Starting in 2013, Medicare will begin subsidizing an increasing proportion of Part D drug costs in what is now the coverage gap. By 2020, participants` share in drug costs will be 25%, the same proportion enrollees now pay before they enter the gap. This mechanism will effectively eliminate the coverage gap in 2020.
CMS Deputy Administrator Jonathan Blum, during a May 7 policy briefing in Washington, D.C., acknowledged uncertainty about how health-care reform will play out under Medicare.
For example, Blum acknowledged that manufacturers could begin raising the price for brand-name drugs to compensate for the 50% discounts that will be required next year. He urged consumers and other stakeholders to pay attention to medication costs now to spot trouble ahead.
Blum said his agency is working hard to implement the required changes to Part D and other Medicare provisions affected by the health-care reform legislation.

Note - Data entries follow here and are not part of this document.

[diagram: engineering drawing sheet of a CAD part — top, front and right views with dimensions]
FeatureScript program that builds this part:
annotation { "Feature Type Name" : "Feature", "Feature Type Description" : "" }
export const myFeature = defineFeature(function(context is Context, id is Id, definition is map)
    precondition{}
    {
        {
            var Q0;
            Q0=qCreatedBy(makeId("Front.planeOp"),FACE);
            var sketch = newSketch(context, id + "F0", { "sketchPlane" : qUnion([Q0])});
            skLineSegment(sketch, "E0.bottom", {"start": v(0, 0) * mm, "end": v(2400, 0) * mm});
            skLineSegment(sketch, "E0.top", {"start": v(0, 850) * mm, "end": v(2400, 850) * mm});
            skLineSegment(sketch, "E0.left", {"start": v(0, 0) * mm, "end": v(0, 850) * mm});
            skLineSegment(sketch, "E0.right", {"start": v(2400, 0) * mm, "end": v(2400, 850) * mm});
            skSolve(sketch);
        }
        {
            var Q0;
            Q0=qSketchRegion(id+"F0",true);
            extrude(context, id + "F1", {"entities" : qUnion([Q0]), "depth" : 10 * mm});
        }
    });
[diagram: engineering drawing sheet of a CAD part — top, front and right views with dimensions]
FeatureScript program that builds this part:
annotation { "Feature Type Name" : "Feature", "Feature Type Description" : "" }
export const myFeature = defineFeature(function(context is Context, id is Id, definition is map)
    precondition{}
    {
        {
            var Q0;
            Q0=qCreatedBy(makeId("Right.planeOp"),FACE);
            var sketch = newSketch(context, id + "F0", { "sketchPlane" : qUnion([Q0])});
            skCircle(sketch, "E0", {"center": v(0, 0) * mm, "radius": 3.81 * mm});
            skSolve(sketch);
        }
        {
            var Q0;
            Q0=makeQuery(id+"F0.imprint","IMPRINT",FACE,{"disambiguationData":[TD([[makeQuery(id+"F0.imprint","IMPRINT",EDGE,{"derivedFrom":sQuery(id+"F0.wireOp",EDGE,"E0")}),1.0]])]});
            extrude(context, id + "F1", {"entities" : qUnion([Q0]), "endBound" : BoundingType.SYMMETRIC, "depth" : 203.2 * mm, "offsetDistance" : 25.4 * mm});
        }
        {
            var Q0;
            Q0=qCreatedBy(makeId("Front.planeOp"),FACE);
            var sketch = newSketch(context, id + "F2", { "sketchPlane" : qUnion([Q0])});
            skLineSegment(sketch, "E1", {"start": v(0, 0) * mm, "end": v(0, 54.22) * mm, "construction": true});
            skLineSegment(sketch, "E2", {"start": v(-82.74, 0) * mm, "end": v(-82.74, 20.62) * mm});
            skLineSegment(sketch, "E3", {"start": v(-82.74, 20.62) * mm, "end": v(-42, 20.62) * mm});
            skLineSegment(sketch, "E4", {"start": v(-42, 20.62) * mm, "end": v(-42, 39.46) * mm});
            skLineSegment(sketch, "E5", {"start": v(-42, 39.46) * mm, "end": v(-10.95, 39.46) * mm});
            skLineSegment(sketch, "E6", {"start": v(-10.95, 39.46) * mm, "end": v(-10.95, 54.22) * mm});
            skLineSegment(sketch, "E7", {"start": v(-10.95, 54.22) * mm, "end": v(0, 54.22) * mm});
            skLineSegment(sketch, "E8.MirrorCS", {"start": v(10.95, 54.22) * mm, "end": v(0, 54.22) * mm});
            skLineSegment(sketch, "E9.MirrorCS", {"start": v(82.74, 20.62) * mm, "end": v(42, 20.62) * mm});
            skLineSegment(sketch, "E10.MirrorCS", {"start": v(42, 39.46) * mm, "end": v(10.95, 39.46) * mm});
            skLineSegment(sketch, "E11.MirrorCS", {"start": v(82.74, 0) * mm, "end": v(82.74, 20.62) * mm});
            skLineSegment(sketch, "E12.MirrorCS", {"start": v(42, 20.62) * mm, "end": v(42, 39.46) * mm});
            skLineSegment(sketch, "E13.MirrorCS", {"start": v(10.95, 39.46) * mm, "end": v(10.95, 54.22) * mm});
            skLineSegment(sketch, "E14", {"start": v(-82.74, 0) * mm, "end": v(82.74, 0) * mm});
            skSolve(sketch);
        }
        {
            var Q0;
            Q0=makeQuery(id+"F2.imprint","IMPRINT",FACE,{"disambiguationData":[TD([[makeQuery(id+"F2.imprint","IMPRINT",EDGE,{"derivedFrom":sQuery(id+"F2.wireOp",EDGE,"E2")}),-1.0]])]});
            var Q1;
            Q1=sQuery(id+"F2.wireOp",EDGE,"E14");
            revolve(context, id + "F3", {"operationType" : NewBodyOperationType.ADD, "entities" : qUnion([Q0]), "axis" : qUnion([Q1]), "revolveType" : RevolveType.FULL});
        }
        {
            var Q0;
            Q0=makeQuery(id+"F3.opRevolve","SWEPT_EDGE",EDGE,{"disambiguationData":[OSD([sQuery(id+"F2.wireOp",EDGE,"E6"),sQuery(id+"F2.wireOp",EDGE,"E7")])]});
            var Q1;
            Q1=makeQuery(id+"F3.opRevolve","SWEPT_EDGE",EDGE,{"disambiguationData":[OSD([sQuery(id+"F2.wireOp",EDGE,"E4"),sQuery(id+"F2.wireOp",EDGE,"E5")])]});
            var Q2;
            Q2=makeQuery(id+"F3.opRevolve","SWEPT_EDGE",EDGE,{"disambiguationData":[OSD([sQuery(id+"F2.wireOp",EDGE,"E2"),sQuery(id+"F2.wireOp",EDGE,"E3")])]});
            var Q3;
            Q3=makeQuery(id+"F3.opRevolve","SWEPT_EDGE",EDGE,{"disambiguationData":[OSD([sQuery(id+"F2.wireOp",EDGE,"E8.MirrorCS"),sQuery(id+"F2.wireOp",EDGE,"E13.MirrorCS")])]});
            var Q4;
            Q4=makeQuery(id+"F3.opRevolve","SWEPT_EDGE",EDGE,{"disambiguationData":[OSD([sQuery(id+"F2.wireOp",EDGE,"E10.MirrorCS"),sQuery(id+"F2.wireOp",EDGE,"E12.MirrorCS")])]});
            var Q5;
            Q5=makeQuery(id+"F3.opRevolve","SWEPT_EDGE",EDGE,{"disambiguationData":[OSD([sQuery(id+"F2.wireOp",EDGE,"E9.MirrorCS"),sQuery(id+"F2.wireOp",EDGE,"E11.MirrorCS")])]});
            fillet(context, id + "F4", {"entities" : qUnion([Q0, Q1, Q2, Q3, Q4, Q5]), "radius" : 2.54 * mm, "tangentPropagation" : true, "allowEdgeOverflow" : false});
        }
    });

"This is a very daunting task," Blum said. "The Affordable Care Act really transforms the Medicare program."
He said that instead of writing new regulations, CMS wants to incorporate the legislatively required changes into the agency`s traditional rule-making cycle.
For example, he said, CMS intends to implement into the upcoming physician payment update cost-sharing changes related to preventive-care benefits and the newly created annual wellness visit for Medicare beneficiaries.
Blum noted that the proposed Hospital Inpatient Prospective Payment System for 2011, which was released in April, "did not contain any of the provisions that affect the payment systems that are included in the Affordable Care Act."
CMS incorporated some changes related to the act into a supplemental publication in the June 2 Federal Register.